━━━ Data supplied

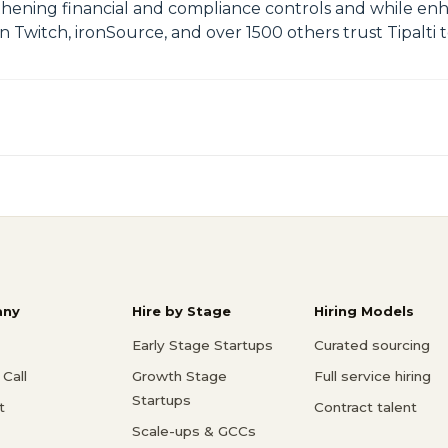
ngthening financial and compliance controls and while e
Twitch, ironSource, and over 1500 others trust Tipalti t
ny
Hire by Stage
Hiring Models
Early Stage Startups
Curated sourcing
Call
Growth Stage
Full service hiring
Startups
t
Contract talent
Scale-ups & GCCs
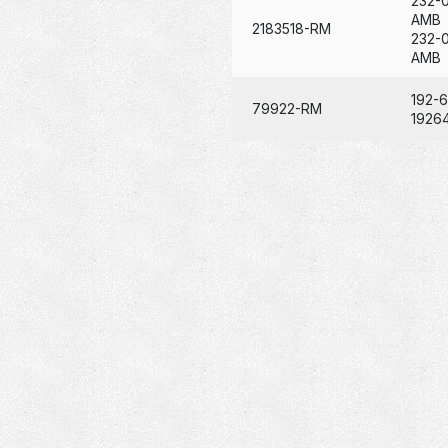
232-
AMB
2183518-RM
232-
AMB
192-
79922-RM
1926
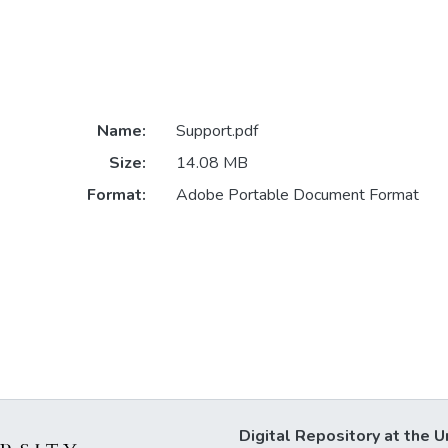
Name:
Support.pdf
Size:
14.08 MB
Format:
Adobe Portable Document Format
Digital Repository at the U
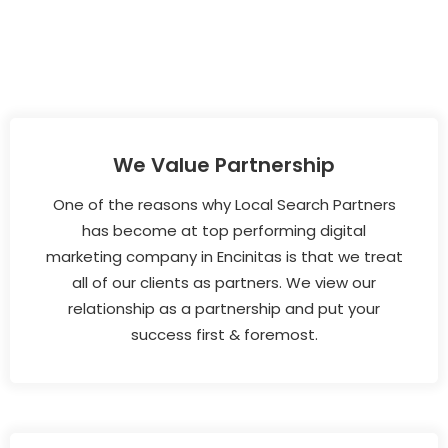
We Value Partnership
One of the reasons why Local Search Partners
has become at top performing digital
marketing company in Encinitas is that we treat
all of our clients as partners. We view our
relationship as a partnership and put your
success first & foremost.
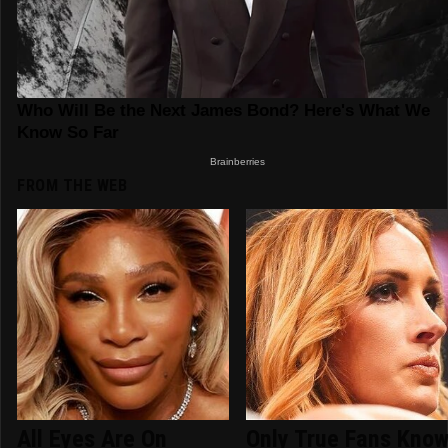
FROM THE WEB
All Eyes Are On
Only True Fans Kno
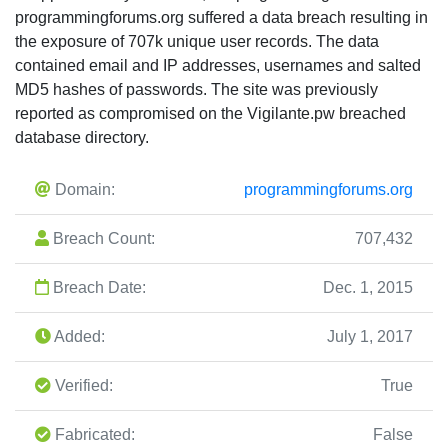
programmingforums.org suffered a data breach resulting in
the exposure of 707k unique user records. The data
contained email and IP addresses, usernames and salted
MD5 hashes of passwords. The site was previously
reported as compromised on the Vigilante.pw breached
database directory.
Domain:
programmingforums.org
Breach Count:
707,432
Breach Date:
Dec. 1, 2015
Added:
July 1, 2017
Verified:
True
Fabricated:
False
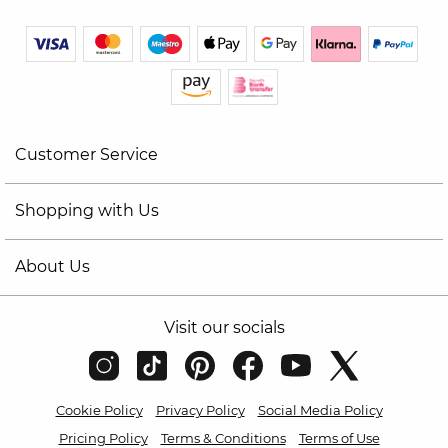
Customer Service
Shopping with Us
About Us
Visit our socials
Cookie Policy
Privacy Policy
Social Media Policy
Pricing Policy
Terms & Conditions
Terms of Use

━━━━━━

To-do item - If a line in the records above holds the string "Format", copy it.

Expected output -
Format:
Adobe Portable Document Format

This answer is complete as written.